■ Document segment
= = =
The ancient Greeks, for example, produced some of the most admired thinkers of the ancient world, the ancient Romans constructed roads and aqueducts on an unprecedented scale, and medieval Europe witnessed the construction of increasingly ambitious, monumental and ornate cathedrals, the lofty architecture of which was designed to inspire an image of heavenly glory. Yet, none of those peoples generally believed in progress.
Hesiod’s “Works and Days” is one of the first attempts to conceptualise the flow of human affairs. Humanity’s finest days, Hesiod averred, fell within a golden age in which Gods lived among men. People “lived like gods without sorrow of heart, remote and free from toil and grief: miserable age rested not on them.”
The ages of men, as outlined by Hesiod, decayed from gold to silver, from silver to bronze and from bronze to iron. Hesiod believed that he was living in the “iron age”, which he characterised as a wretched era of misery and strife. He wrote that “for now truly is a race of iron, and men never rest from labour and sorrow by day and from perishing by night; and the gods shall lay sore trouble upon them.”
= = =
■ Source material
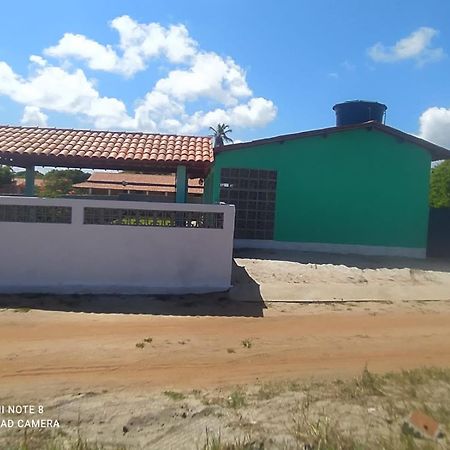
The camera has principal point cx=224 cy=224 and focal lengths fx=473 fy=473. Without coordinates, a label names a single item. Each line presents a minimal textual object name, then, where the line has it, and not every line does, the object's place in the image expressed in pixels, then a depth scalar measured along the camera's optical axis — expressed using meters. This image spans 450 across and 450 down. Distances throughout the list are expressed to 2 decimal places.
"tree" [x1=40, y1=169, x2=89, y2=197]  31.67
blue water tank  17.22
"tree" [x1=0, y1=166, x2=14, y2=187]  38.53
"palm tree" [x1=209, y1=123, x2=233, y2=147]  57.53
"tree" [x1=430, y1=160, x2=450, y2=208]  28.13
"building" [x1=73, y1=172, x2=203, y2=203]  24.16
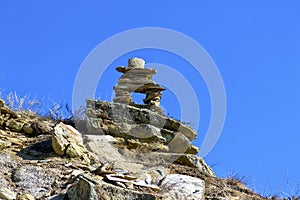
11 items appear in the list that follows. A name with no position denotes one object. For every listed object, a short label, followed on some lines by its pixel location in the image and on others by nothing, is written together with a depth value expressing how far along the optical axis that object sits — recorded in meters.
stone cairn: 26.71
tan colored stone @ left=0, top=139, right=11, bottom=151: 19.84
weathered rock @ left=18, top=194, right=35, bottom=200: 16.47
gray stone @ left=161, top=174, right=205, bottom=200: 18.27
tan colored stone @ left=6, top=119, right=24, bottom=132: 21.86
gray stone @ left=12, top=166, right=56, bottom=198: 17.12
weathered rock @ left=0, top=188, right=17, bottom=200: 16.09
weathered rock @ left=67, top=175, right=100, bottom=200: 15.74
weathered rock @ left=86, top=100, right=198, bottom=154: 23.94
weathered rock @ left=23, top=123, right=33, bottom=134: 21.98
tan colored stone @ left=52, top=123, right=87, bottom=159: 19.86
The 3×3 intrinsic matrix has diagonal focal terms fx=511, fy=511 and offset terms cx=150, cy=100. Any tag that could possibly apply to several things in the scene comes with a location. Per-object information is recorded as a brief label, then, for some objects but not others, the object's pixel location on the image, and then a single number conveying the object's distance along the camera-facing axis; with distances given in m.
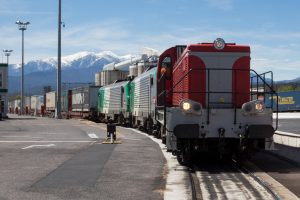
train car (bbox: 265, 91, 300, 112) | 69.06
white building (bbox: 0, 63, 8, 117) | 59.49
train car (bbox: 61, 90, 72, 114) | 58.53
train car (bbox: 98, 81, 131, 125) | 31.89
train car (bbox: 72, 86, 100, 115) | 46.09
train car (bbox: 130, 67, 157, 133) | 20.87
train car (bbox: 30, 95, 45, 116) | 83.35
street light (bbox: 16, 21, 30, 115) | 84.45
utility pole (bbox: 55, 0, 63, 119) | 51.47
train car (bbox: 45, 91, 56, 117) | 66.59
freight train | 11.70
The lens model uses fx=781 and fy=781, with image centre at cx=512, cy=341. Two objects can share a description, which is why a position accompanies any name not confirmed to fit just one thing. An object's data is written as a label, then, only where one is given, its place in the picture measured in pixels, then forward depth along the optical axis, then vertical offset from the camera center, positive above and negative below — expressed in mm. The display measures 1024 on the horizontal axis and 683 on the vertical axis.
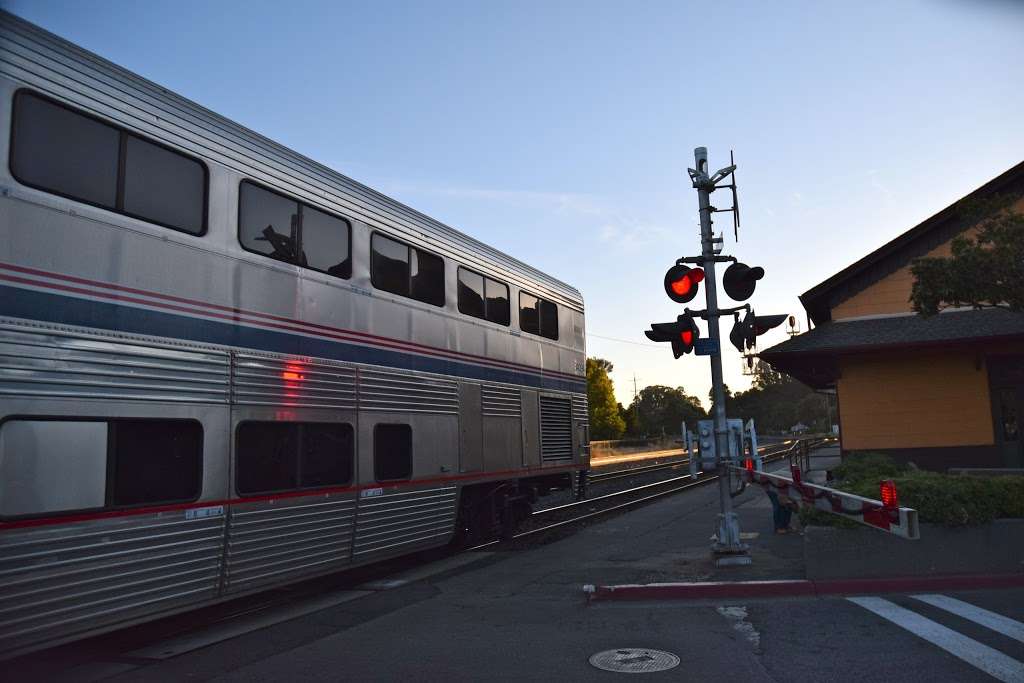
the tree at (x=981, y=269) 11320 +2367
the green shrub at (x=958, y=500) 8156 -757
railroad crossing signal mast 9398 +1260
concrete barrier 8109 -1288
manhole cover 5840 -1727
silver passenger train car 5582 +755
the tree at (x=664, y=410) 105875 +3587
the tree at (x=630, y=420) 93756 +1764
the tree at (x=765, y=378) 142750 +9996
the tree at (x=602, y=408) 78250 +2784
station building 16531 +1327
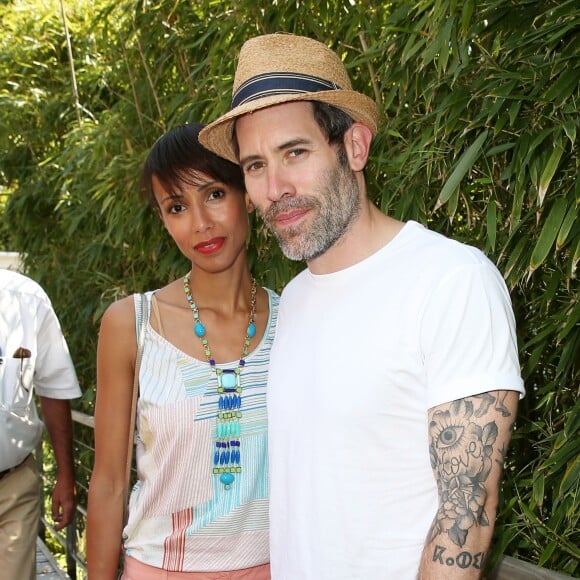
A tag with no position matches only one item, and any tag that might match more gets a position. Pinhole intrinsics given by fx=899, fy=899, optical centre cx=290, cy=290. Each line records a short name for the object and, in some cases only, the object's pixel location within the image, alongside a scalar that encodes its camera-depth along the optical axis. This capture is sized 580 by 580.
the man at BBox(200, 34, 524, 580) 1.21
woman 1.80
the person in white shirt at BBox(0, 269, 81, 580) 2.61
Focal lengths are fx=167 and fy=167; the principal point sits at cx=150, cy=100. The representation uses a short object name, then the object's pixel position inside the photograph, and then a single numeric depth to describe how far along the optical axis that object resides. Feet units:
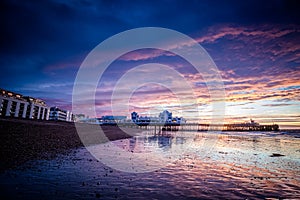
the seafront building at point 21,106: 312.50
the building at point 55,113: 586.04
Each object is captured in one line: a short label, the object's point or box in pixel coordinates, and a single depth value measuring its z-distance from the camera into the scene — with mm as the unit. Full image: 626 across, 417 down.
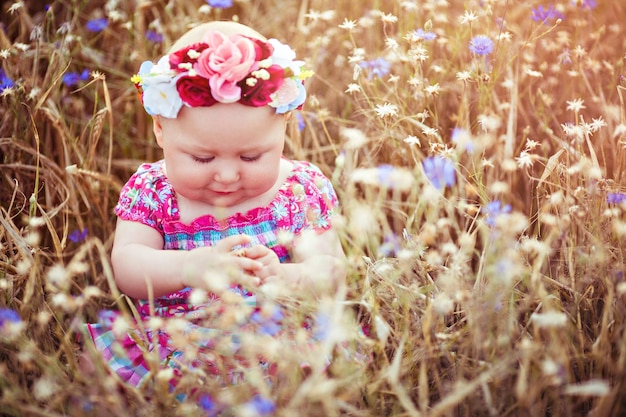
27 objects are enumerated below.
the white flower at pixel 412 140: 1739
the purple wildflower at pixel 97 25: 2492
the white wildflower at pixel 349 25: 1954
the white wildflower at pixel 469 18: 1879
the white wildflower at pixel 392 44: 1939
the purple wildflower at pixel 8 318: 1279
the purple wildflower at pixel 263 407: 1108
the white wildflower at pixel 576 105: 1844
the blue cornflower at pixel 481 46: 1904
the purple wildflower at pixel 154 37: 2517
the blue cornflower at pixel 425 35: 1905
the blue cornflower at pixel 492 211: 1492
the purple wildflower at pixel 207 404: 1315
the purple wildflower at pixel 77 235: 2076
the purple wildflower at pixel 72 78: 2379
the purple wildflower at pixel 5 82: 1990
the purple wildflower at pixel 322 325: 1206
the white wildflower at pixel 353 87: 1852
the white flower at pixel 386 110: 1773
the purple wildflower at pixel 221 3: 2311
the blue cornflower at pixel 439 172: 1406
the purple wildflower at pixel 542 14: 2057
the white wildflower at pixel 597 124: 1710
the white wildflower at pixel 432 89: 1865
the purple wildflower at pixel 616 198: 1582
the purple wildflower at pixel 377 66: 2152
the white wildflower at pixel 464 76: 1827
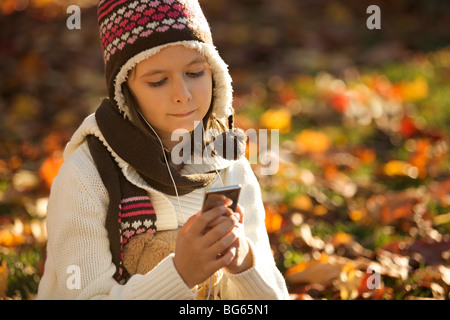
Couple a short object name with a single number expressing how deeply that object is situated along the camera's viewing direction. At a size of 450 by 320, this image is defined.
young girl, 4.38
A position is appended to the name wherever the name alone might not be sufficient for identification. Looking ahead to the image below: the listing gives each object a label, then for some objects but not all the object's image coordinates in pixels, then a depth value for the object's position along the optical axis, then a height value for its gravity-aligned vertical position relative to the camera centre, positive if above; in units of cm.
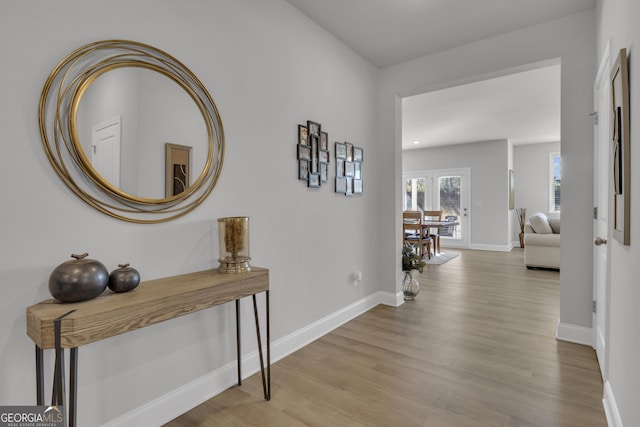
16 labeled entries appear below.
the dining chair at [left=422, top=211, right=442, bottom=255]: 703 -55
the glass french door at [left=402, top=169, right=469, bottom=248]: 836 +37
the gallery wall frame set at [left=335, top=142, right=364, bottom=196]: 307 +43
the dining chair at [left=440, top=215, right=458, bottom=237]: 850 -54
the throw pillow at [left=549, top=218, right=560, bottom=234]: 584 -29
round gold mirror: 138 +40
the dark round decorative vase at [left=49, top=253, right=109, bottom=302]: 121 -27
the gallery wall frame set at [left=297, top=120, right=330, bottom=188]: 263 +49
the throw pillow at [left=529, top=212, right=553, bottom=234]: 560 -27
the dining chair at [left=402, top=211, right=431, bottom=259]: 615 -34
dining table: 674 -31
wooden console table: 109 -40
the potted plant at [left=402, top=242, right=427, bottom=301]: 382 -72
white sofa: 534 -60
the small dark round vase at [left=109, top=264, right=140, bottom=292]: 139 -30
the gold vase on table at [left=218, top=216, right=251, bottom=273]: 187 -19
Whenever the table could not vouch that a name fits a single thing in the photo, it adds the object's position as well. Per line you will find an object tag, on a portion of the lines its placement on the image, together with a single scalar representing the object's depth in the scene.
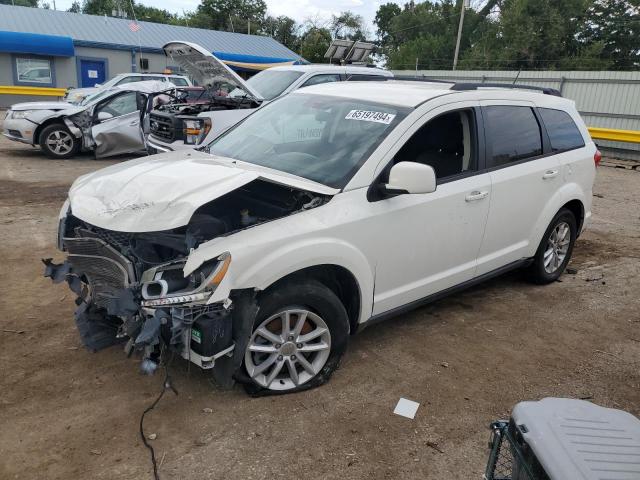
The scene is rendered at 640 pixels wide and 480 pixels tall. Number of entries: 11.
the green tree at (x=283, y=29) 62.88
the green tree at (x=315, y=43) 45.00
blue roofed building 25.37
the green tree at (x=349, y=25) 68.19
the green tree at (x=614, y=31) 40.12
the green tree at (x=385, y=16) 76.47
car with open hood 7.95
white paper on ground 3.30
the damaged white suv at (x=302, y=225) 2.97
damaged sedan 11.39
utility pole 33.03
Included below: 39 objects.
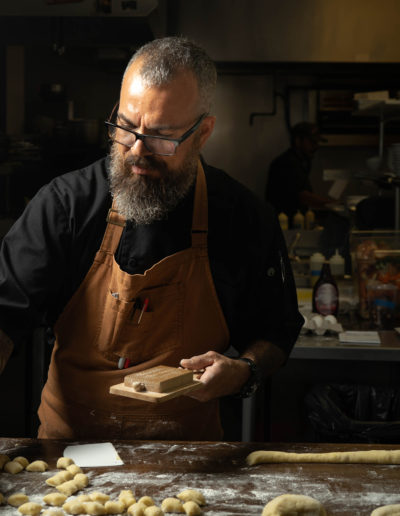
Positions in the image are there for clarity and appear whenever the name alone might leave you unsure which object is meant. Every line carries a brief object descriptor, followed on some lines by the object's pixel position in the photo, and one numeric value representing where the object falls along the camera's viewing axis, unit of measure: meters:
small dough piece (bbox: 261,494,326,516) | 1.35
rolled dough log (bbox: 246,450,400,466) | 1.62
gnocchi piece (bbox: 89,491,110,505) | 1.40
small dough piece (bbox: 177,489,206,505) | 1.40
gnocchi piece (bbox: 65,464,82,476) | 1.50
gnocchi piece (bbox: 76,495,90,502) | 1.39
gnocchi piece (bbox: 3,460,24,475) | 1.52
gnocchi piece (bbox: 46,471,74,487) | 1.47
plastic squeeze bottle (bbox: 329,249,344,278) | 3.95
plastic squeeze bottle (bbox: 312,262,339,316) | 3.31
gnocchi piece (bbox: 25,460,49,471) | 1.53
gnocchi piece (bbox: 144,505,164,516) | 1.32
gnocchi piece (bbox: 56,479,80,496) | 1.43
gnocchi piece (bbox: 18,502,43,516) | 1.34
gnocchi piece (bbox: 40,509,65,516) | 1.33
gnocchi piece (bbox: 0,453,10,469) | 1.55
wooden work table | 1.43
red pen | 1.79
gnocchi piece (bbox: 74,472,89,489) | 1.47
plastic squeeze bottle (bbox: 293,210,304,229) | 5.86
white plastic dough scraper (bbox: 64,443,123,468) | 1.59
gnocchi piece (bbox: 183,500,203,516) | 1.35
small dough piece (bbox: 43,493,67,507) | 1.39
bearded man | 1.71
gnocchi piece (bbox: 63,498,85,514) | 1.36
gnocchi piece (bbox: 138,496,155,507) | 1.37
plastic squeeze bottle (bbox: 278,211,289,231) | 5.11
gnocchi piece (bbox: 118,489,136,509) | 1.38
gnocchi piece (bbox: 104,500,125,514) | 1.36
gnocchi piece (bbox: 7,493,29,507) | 1.39
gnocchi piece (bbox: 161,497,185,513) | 1.37
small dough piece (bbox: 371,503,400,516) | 1.35
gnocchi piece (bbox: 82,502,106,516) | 1.34
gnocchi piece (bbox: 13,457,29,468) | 1.55
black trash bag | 2.82
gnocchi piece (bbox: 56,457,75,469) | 1.54
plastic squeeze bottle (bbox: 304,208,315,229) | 6.20
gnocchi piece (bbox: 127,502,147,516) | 1.32
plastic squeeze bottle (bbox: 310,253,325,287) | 3.86
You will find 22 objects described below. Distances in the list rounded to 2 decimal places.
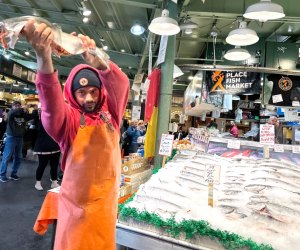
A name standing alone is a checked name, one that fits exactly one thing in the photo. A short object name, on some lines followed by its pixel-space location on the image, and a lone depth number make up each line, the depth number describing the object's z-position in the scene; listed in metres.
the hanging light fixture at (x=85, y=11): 6.01
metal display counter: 1.85
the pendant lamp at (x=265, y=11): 3.66
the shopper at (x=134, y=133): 8.34
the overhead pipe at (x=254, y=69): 6.77
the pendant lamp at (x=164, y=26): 3.94
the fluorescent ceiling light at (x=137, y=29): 6.57
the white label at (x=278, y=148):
= = =
■ Exercise brief
Using the text on Hesiod and the ancient view of progress, decide whether each statement below agrees with it. Answer yes or no for each, and quote the words from the text that decide it.
1. Hesiod placed humanity's finest days in a golden age.
2. In Hesiod's sequence, the bronze age came before the silver age.
3. Hesiod believed he was living in the silver age.

■ Written response
1. Yes: "Humanity’s finest days, Hesiod averred, fell within a golden age in which Gods lived among men."
2. No: "decayed from gold to silver, from silver to bronze and from bronze to iron"
3. No: "Hesiod believed that he was living in the “iron age”"